According to the authors, many private firms are directing their efforts toward components such as advanced magnets, laser systems and related industrial technologies that can be applied in areas including medicine and manufacturing. These developments, the study notes, often have clearer short, and medium-term business potential than the construction of full-scale fusion reactors.
“Nuclear fusion is not an energy issue, but rather an innovation policy issue,” said Christian von Hirschhausen, DIW Fellow in the Energy, Transport and Environment Department and one of the study’s authors. “Most private companies are not working on the realisation of a fusion power plant, but on the commercialisation of niche products.”
The research compares several private-sector companies with major publicly funded projects using a newly developed evaluation framework. The analysis shows a widening gap between public programmes, which often project timelines extending beyond mid-century, and private initiatives that operate on shorter innovation cycles. The authors suggest that this divergence warrants a reassessment of how public funds are allocated.
“German research policy should not be geared towards the goal of building the world’s first fusion power plant, but should instead promote the innovative strength of private companies,” said Charlotte Dering of the Technical University of Berlin, a co-author of the study. Alexander Wimmers, another contributor, added that “public funds should be targeted at technologies with short-term potential for use, regardless of the energy use of nuclear fusion.”
The study proposes the introduction of regular independent monitoring of fusion research to evaluate the effectiveness and risks of continued public financing. Such a mechanism, the authors argue, would provide a more objective basis for long-term funding decisions.
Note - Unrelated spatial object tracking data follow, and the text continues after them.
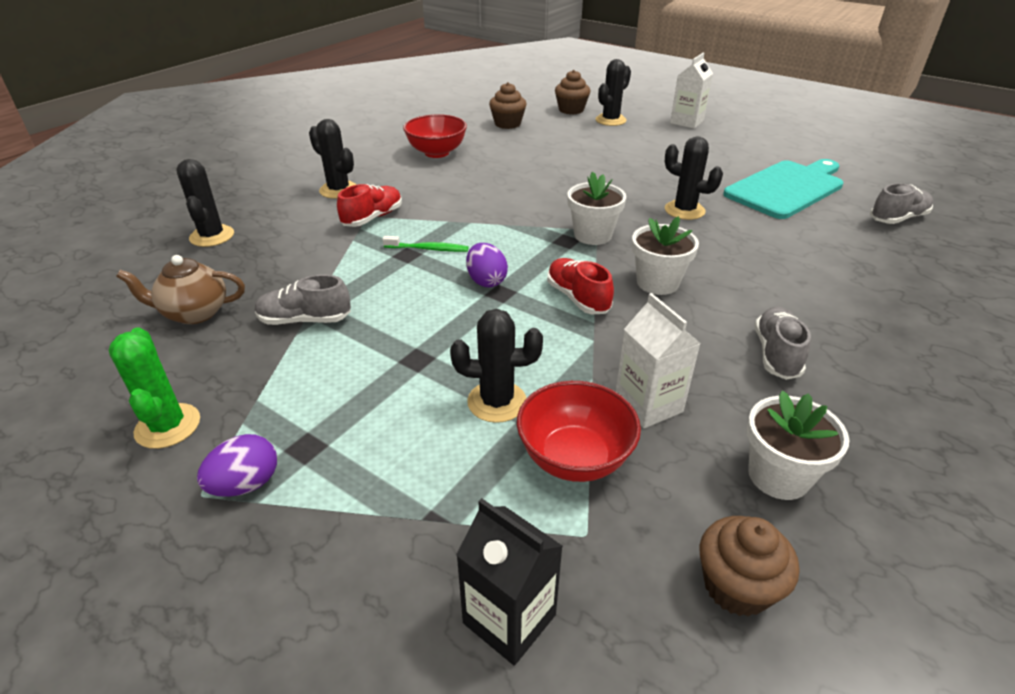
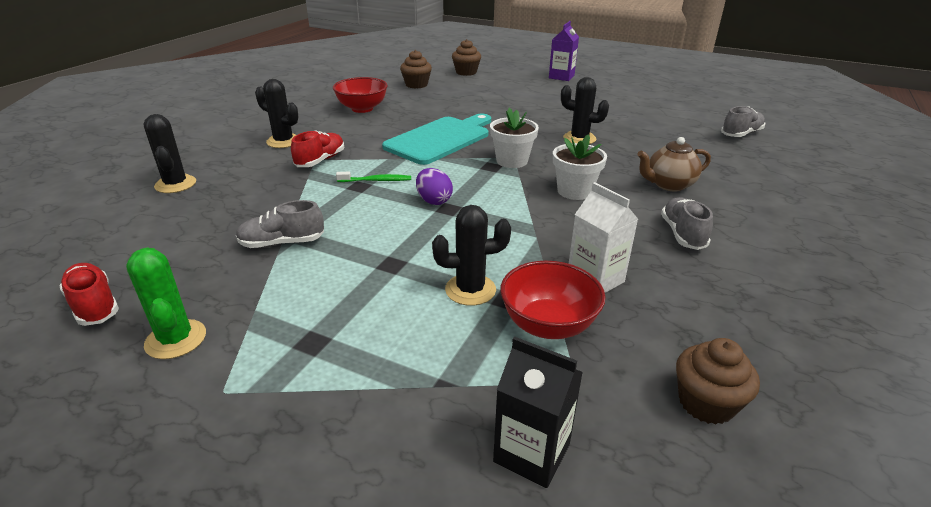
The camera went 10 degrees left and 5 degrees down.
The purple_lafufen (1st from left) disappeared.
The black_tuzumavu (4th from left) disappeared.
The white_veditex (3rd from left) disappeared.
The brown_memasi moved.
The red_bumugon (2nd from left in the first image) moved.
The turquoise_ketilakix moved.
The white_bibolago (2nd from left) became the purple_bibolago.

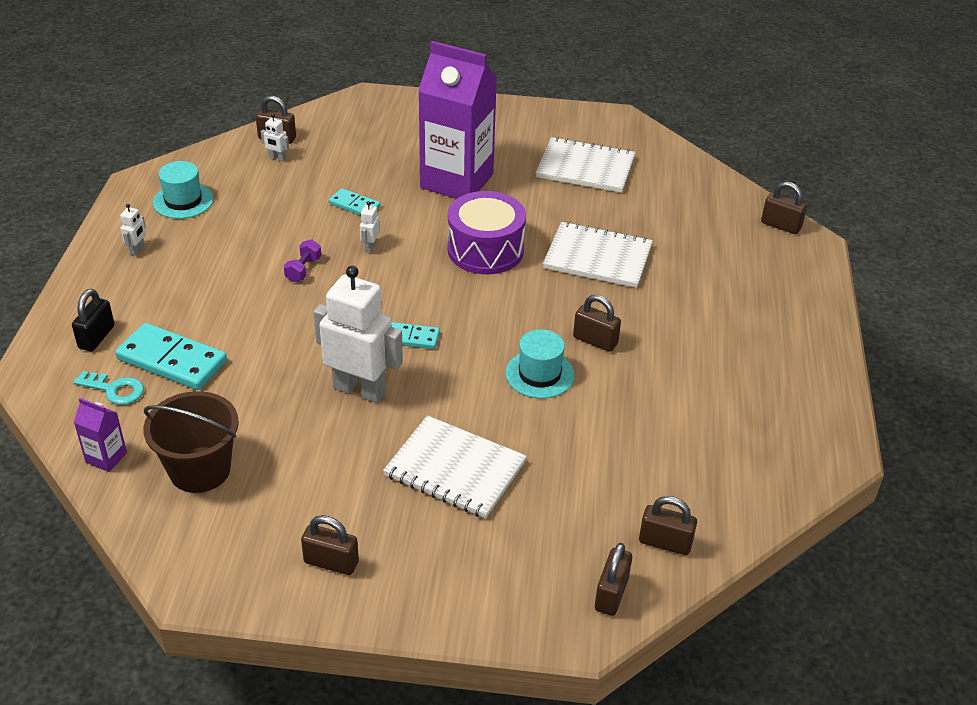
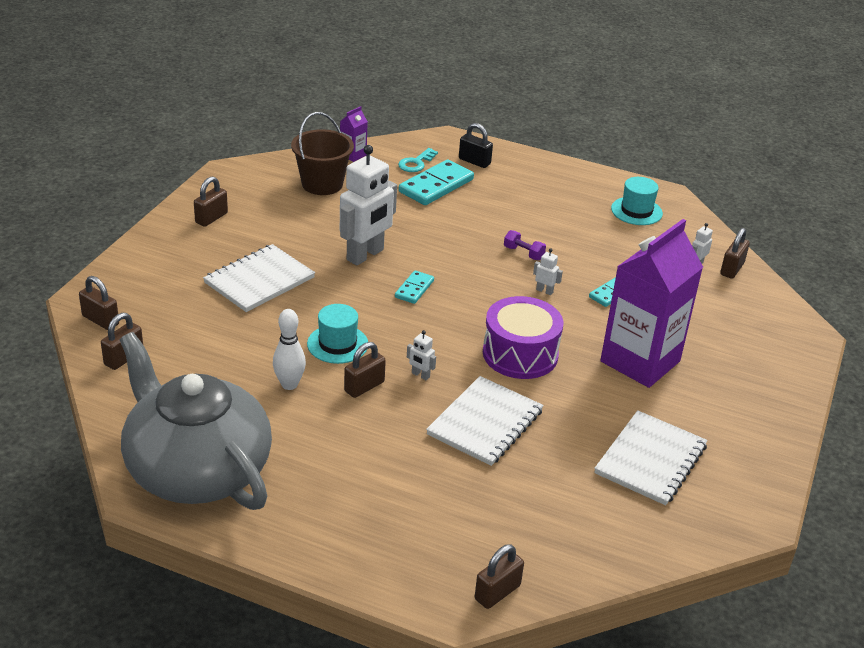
The camera went 105 degrees right and 5 degrees down.
The grey_memasi appeared.
The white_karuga appeared.
The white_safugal (1st from left in the first image) moved.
Claudia Kemfert, head of DIW Berlin’s Energy, Transport and Environment Department, said the findings indicate that “nuclear fusion has been announced for ‘in a few years’ for decades, but is not expected to contribute to energy supply or the energy transition in the foreseeable future. The sector has long been an innovation-driven field of technology whose economic prospects are based more on specialised niche products than on a functioning power plant, and thus primarily on competition for research funding.”